United Kingdom (June 1, 2022)—Simple Minds just wrapped up the first leg of its long-awaited 40 Years of Hits Tour, an 80-show trek that only got nine dates under its belt in 2020 before the pandemic derailed those plans. Undaunted, the purveyors of epic rock landscapes and omnipresent hits like “Don’t You (Forget About Me)” are back and now partway through a world tour that will see them play 80 shows across nearly 20 countries. Along for the ride is the band’s longtime audio provider, Britannia Row Productions.
The first leg included a homecoming concert at Glasgow’s OVO Hydro, and for that and the rest of the arena run, Brit Row provided SSL desks at FOH and in monitor world, alongside a sizable L-Acoustics’ K1/K2 PA system.
FOH engineer, Olivier ‘GG’ Gerard, who joined the Simple Minds audio crew in 2008, chose a Solid State Logic SSL L200 to create the band’s live mix, striving to get as close as possible to the album version of each track. He explained, “If I can’t emulate the record for one reason or another, I’ll at least try to replicate the signature sounds of each song, along with its specific dynamics and sonic color palette. I try to respect the time and hard work they put in during the studio sessions, but obviously this is challenging when you’re working with 40 years of music ranging from rough and punky to new wave to rock. It takes a lot of programming and research.”

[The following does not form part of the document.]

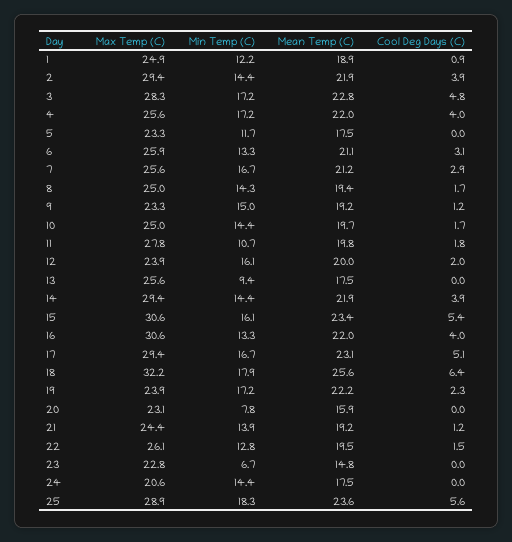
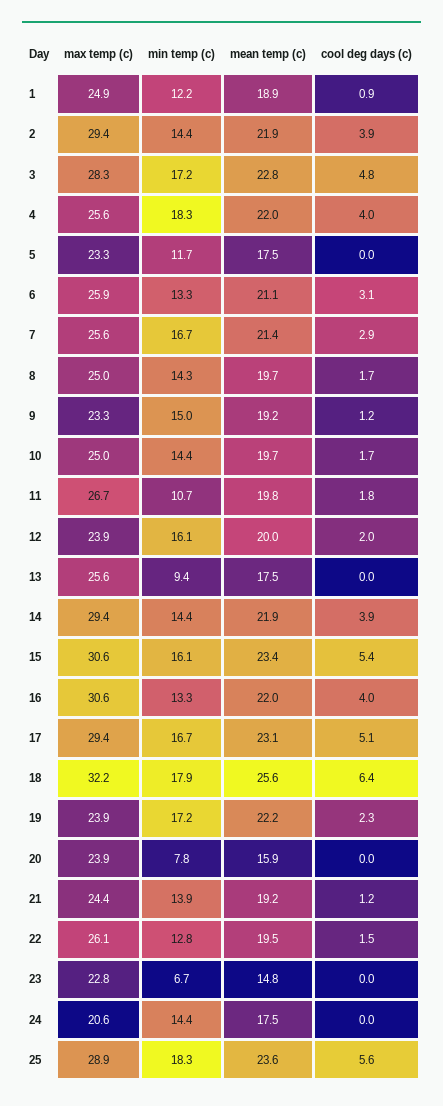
Min Temp (C), 4: 17.2 -> 18.3
Mean Temp (C), 7: 21.2 -> 21.4
Mean Temp (C), 8: 19.4 -> 19.7
Max Temp (C), 11: 27.8 -> 26.7
Max Temp (C), 20: 23.1 -> 23.9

Helping create those varied soundscapes, GG gets 56 inputs on stage and has a pasel of effects on-hand, including TC Electronic, Bricasti, and Lexicon reverbs, an Empirical Labs Distressor, a BSS DPR 901 dynamic EQ, an Avalon preamp / compressor, and an SSL Fusion processor.

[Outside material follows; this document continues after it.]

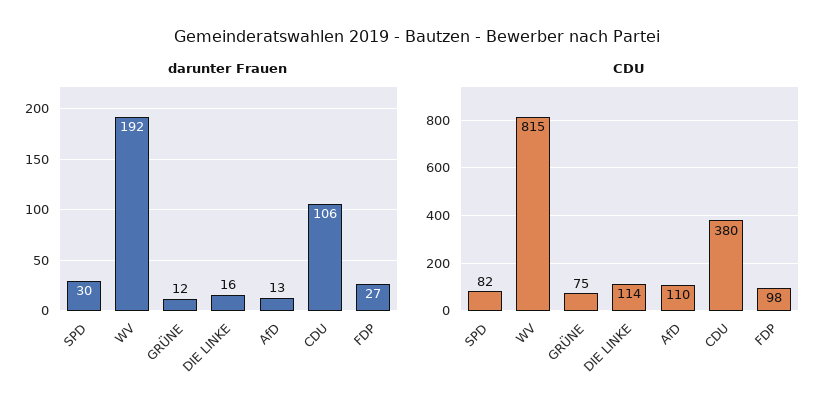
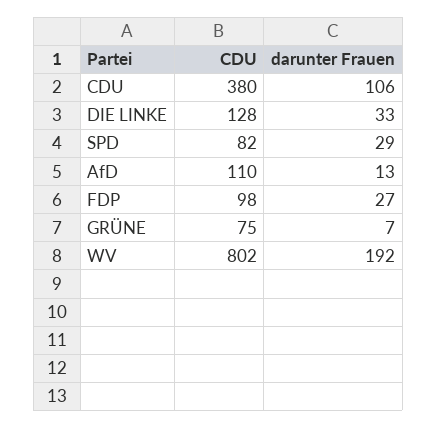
darunter Frauen, SPD: 30 -> 29
darunter Frauen, GRÜNE: 12 -> 7
darunter Frauen, DIE LINKE: 16 -> 33
CDU, WV: 815 -> 802
CDU, DIE LINKE: 114 -> 128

“Simple Minds Vocalist, Jim Kerr, uses a Shure Beta 58A, as that’s what he’s most comfortable with,” GG added. “In terms of the PA, I need to trust whoever is looking after it. In this case, our system engineer, Dan Fathers, is completely reliable. He understands what I want, gig after gig, despite us not having had that much time to prepare.”
The L-Acoustics system is based around a K1 main hang with K2 for downfill and sidefill. He’s deployed flown KS28 subwoofers behind the main arrays, KS28 on the floor, A15s for outfill, and A10s for lipfill. The system is driven by LA12X amplifiers. “We’re flying the subs in cardioid to try and prevent noise or sub bass on stage because the band don’t really like it, and the same goes for the ground subs,” Fathers said. “We’ve just started using the new update on Soundvision, which has given us a lot more control over the mid to low end in K1 and K2. This is very handy for this tour, as GG is not a massive fan of low end in general.”

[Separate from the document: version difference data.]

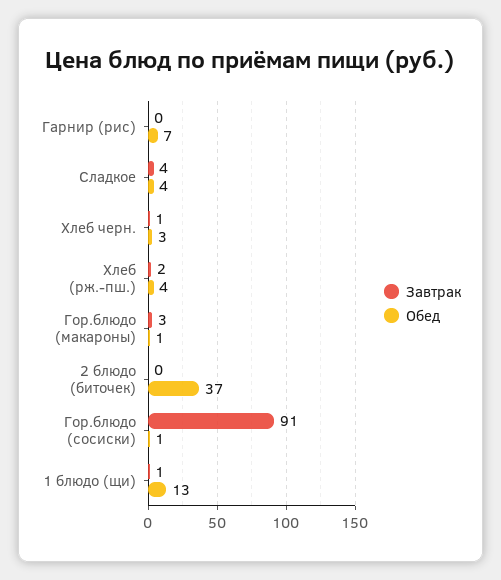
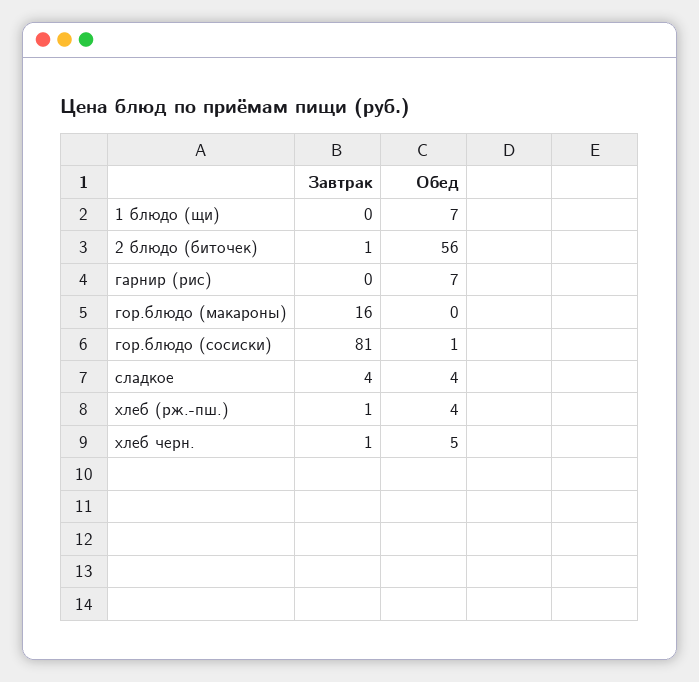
Обед, Хлеб черн.: 3 -> 5
Завтрак, Хлеб (рж.-пш.): 2 -> 1
Завтрак, Гор.блюдо (макароны): 3 -> 16
Обед, Гор.блюдо (макароны): 1 -> 0
Завтрак, 2 блюдо (биточек): 0 -> 1
Обед, 2 блюдо (биточек): 37 -> 56
Завтрак, Гор.блюдо (сосиски): 91 -> 81
Завтрак, 1 блюдо (щи): 1 -> 0
Обед, 1 блюдо (щи): 13 -> 7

At the side of stage, monitor engineer Mikey Gibbard was also using an SSL L550 console, and pre-built his mixes using live multi-tracks from GG before the crew went into three weeks of production rehearsals. “Bar a few tweaks here and there, they were all happy straight off the bat,” he reported. “They’re more like FOH mixes than monitor mixes, with a few nuances, like each player’s instrument being slightly louder. It’s great to listen to, so it’s great fun to mix.”
Gibbard eyes 10 IEM mixes plus six d&b M2 wedge mixes—two for the stage right guitarist, one in mono for the bass player, and three spot wedges for the stage left guitarist to achieve feedback during solo sections (due to all guitar amplifiers being replaced by Kemper modelling technology). He’s also carrying a couple of outboard reverb units—a TC 4000 and a Bricasti M7—alongside seven on-board reverbs from the desk, plus two delays and a handful of transient shapers and dynamic EQ.
The audio crew is completed by Gibbard’s monitor tech Daniel Ibanez and system techs Richard Trow, Eiran Simpson and Meg Clement.
With the first leg done, the next one starts in just over a week with two sold-out shows in at the OverOslo Festival in Norway. Production manager Glen Thomson commented that Brit Row’s team made the first leg a pleasure, noting, “I’ve used Brit Row for every tour I’ve done in the last 10 years. On every level, from just supplying a control package for an opening artist, to the full arena system, they have always given the same first-class service and attention to detail.”